Isn't it ironic that they have 10,000 gainfully employed attorneys in India, considering that nearly 2,000 lawyers were laid off from just the top 10 law firms in the country. The rest of the industry probably lost at least 8,000 jobs. We just packed all of those jobs up and shipped them to India where 10,000 Indian Lawyers are prepared to do what we have done for hundreds years, for a fraction of the price and cost it takes to practice the law.
"The commercial legal market was badly shaken by the downturn and many senior partners expect that the double-digit growth of the boom years will not return for some time. Instead, the sector is reshaping itself. Some top firms believe that they will have to be leaner to retain profitability, with fewer associates for every partner. They plan to focus exclusively on high-end work for which clients will continue to pay top rates, while less valuable work will be farmed out."
I'll go ahead and say the obvious; if law firms reshape themselves into a top-heavy model where the work is farmed abroad and the partners focus on "high-end" work and rain-making, the quality will suffer. There is very little supervision in Bangalore. Senior associates are no longer valued, along with new grads--and they are the real workhorses of any law firm. So, once again, the law firm model may implode because of the revamping in this economy. Between outsourcing, laying off senior associates and charging flat fees, the PPP is sure to drop to the single digits.
So, thanks to ABA Un-Ethics Opinion 08-451, American Lawyers are suffering from the consequences of outsourcing. It's good to know that England is too. Not because I want the legal profession to fall apart in two countries, rather than one... but it's nice to know that you are not alone.
I have done both types of cases before and I need to think about this one.
When I did a flat fee case, I would try to be effective, i.e. take as little time as possible to close the case. My superiors would put pressure on me to complete the case as soon as possible because flat fee cases were considered low yield, and were only taken on as a means to get referrals for more lucrative cases, i.e. cases billed hourly.

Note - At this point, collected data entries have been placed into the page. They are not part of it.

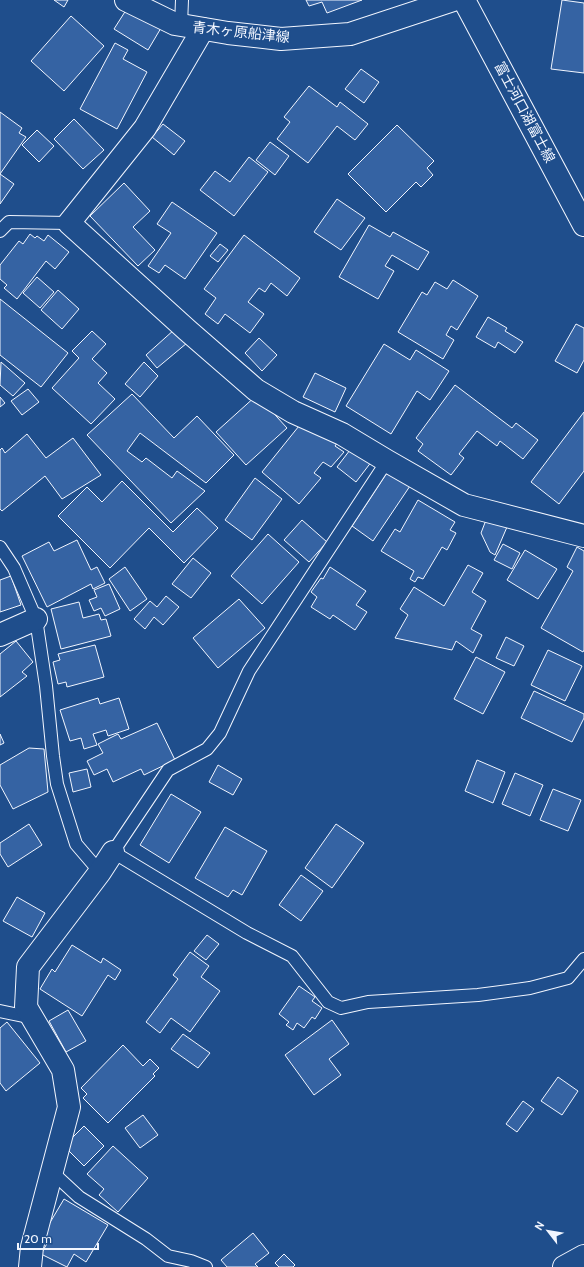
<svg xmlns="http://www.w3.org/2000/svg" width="584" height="1267" font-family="Cabin,'Noto Sans JP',sans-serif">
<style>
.building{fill:#3563a3;stroke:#f2f6ff}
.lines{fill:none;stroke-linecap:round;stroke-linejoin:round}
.service-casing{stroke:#f2f6ff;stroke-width:14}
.minor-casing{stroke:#f2f6ff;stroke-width:24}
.tertiary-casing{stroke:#f2f6ff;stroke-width:24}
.secondary-casing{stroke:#f2f6ff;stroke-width:24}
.service{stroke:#1f4e8c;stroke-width:12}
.minor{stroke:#1f4e8c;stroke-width:22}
.tertiary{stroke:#1f4e8c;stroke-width:22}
.secondary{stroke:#1f4e8c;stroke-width:22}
.labels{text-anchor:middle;stroke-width:3;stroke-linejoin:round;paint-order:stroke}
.street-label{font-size:14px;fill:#f2f6ff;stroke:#1f4e8c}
</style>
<rect width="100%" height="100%" fill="#1f4e8c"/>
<path class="building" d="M54,0H68L64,7Z
M306,0H362L327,13L322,2L309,6Z
M562,0L584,3V73L551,69Z
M128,7L161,28L148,50L114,29Z
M71,16L104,46L64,91L31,61Z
M115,43L128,50L123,59L147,72L117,129L80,109Z
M361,69L379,82L364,103L345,89Z
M309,86L337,107L340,102L368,124L355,140L337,126L308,163L277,139L290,122L284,117Z
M0,112L22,128L19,133L26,137L0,174L14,184L0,204Z
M74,119L104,150L83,169L54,139Z
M163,124L185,141L174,155L152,137Z
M397,125L434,161L427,168L433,175L421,187L416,182L386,212L348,174Z
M37,130L54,146L39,162L22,145Z
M270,142L289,156L275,175L256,160Z
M249,157L268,172L234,216L200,190L215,171L230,182Z
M124,183L150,211L133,227L155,250L138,266L90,216Z
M337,199L365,218L341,250L314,232Z
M172,202L217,233L185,279L165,265L159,273L148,266L171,233L157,224Z
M369,225L390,237L393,232L429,252L418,270L392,255L385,266L394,271L378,299L339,277Z
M30,234L35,238L37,236L44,241L48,235L69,252L55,269L46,261L17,299L4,288L7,285L0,279V265L19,241L23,244Z
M244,235L300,278L287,296L271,283L265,292L259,288L248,302L264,314L250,333L225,314L218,324L205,314L216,298L204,289Z
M220,244L228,250L218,262L210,256Z
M37,277L54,292L40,308L23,293Z
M453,280L478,296L457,330L451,326L446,335L454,340L443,359L398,332L422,292L427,295L435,282L447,289Z
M58,290L79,309L62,329L41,310Z
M0,299L68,353L41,387L0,355Z
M488,317L507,328L505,331L523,342L515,353L498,342L495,348L476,337Z
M576,324L584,328V360L577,373L555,361Z
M175,329L187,343L157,368L146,355Z
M92,331L106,344L92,359L107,373L98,383L115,399L91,424L52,388L79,358L72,351Z
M259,338L277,355L262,371L245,353Z
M384,344L410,360L416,350L449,371L430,400L417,391L391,434L346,406Z
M1,362L25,383L13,396L0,385Z
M144,362L158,376L140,397L125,384Z
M315,373L346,388L335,412L303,397Z
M455,385L512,428L516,423L538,440L523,459L500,441L497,446L477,431L459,454L464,458L451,475L418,451L423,444L416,438Z
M28,389L39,402L22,415L11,401Z
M132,394L174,438L197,416L234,455L206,483L140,433L127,451L142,462L146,458L172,478L177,471L205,491L171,523L87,435Z
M257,395L287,428L246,465L216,432Z
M0,397L5,403L0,407Z
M584,412V471L559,504L531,482Z
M303,421L340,439L335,446L344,452L331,467L323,462L314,473L321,478L299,504L262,472Z
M27,434L46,458L73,438L101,475L62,499L45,476L2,511L0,509V450L2,448L5,453Z
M353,446L372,461L356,482L337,467Z
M388,471L410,486L373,541L352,526Z
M255,478L282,499L252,540L225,520Z
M122,481L173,532L197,508L218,528L184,563L149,528L110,568L58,516L87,487L102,502Z
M418,500L455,522L450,530L456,533L447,550L442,547L423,579L418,577L415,582L410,579L414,571L381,551L395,529L400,532Z
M302,520L327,542L309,562L284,540Z
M486,520L507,527L495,555L490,552L481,533Z
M268,534L299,562L262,604L231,576Z
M77,540L91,570L97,567L105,583L93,589L91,584L47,607L22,556L49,542L54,551Z
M503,544L520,553L512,569L494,560Z
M577,547L584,551V650L583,652L541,628L573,571L567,567Z
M525,550L557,569L538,599L507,580Z
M193,558L211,573L191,598L172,584Z
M468,565L483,573L472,592L486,601L471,629L482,635L473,653L456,641L452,650L395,638L408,615L400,609L414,587L444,606Z
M125,567L147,599L130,611L109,579Z
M330,567L366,591L356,605L367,612L355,630L333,615L330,619L311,607L317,597L311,592L321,578L323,579Z
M11,576L21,605L0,612V580Z
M109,584L120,609L105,616L101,608L94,611L89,600L97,597L94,590Z
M166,596L179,607L163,625L154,617L145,629L134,619L150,601L157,607Z
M239,599L265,628L218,668L193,638Z
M79,602L83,618L99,614L101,620L106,619L111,636L61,649L51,609Z
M506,637L524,646L514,666L496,658Z
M16,641L33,662L22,672L27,676L0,697V654Z
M95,645L104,677L67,687L66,682L58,684L53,662L60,660L58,654Z
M548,650L582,666L565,701L531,685Z
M476,657L505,672L483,714L454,699Z
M534,691L584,714V718L572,742L521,718Z
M98,698L100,704L119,698L129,729L108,736L106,730L93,734L97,745L84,749L81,738L70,741L60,710Z
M157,723L175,760L144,775L141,769L113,782L107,769L94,775L87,761L103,753L98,744L118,734L121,739Z
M0,734L4,743L0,745Z
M29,748L44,749L48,792L13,809L0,785V765Z
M477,760L505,772L493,803L465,791Z
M218,765L242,779L233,795L209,782Z
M87,769L91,787L73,792L69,773Z
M515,773L543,785L530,816L502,804Z
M553,789L581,800L568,831L540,820Z
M171,794L201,812L169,863L140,845Z
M29,824L42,845L8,867L0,854V843Z
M336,824L364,843L332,888L305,868Z
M225,827L267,851L242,895L233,890L228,897L195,878Z
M301,875L323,891L301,921L279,905Z
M17,897L45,913L32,937L3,921Z
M207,935L219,944L206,960L194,951Z
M72,945L101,963L103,958L121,970L115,980L108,975L82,1016L40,989L52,969L55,972Z
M190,952L209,966L201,977L220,991L190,1032L171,1018L160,1033L146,1022L178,979L173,975Z
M299,986L315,997L312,1001L322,1008L315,1019L312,1017L304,1028L297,1023L293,1030L286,1025L289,1022L279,1014Z
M68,1010L86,1041L66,1052L49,1021Z
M332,1020L349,1044L329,1059L341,1075L314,1095L285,1055Z
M7,1022L40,1063L6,1091L0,1083V1028Z
M183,1034L210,1053L198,1068L171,1049Z
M123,1045L143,1066L150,1059L159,1068L153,1074L155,1076L108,1123L83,1098L87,1094L81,1088Z
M558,1077L578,1091L562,1115L541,1101Z
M523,1101L534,1109L517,1132L506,1124Z
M143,1115L158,1135L140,1148L125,1128Z
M84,1126L104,1146L84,1166L64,1146Z
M113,1146L148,1178L118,1212L99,1195L104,1189L87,1174Z
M64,1199L108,1225L86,1262L74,1254L67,1267L41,1254L49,1240L42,1236Z
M253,1233L269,1253L255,1264L258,1267H227L221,1260Z
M284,1254L295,1265L293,1267H279L275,1263Z"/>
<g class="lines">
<g class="service-casing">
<path id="service" d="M181,25L182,0
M0,231L9,222L69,223
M387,461L249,671L220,733L207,749L168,770L113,852L247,933L292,956L328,1002L341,1008L368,1002L478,995L530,988L568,978L584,959
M0,547L14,568L36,619L46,686L53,756L57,784L76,844L100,872
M0,1011L33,1018
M52,1172L79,1197L146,1239L168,1256L191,1261L206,1267"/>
</g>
<g class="minor-casing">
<path id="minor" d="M203,29L145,128L69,223L187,330L256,390L293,412L342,434L387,461L464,505L584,536
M0,635L36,619
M30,1267L32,1247L69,1107L63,1070L26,1007L28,967L100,872L113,852"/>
</g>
<g class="tertiary-casing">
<path id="tertiary" d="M564,1267L584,1256"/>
</g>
<g class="secondary-casing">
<path id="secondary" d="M126,0L175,24L228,33L281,39L350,34L453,0
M464,0L584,225"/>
</g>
<use href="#service" class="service"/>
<use href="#minor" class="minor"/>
<use href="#tertiary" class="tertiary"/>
<use href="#secondary" class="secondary"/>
</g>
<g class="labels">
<g class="street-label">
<text transform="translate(241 32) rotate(6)" y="5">青木ヶ原船津線</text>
<text transform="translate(525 112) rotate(62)" y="5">富士河口湖富士線</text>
</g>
</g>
<g transform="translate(548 1231) rotate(301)" stroke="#1f4e8c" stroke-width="3" paint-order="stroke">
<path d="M0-3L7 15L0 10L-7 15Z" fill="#f2f6ff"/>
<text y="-6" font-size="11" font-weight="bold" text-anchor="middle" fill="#f2f6ff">N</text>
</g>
<path d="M18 1243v6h80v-6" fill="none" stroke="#f2f6ff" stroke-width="2"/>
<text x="24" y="1243" font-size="12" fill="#f2f6ff" stroke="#1f4e8c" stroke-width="3" paint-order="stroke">20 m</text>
</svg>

The goal of taking on any case was to do it in the amount of time it would take to remain on par with your billable rate. For example, if you were doing a complicated real estate closing for $3000 and you typically charged $225 an hour--you had to accomplish the closing in 13 hours or you have lost money for your firm. So, we still tracked the billable hours to measure profitability and as a means of putting pressure on an associate.
So, effectively, by keeping tab on the time it takes you to do a flat rate case--you are working harder and faster. But I can't say that you're doing a better job. After all, you're rushing and many mistakes happen when you are rushing.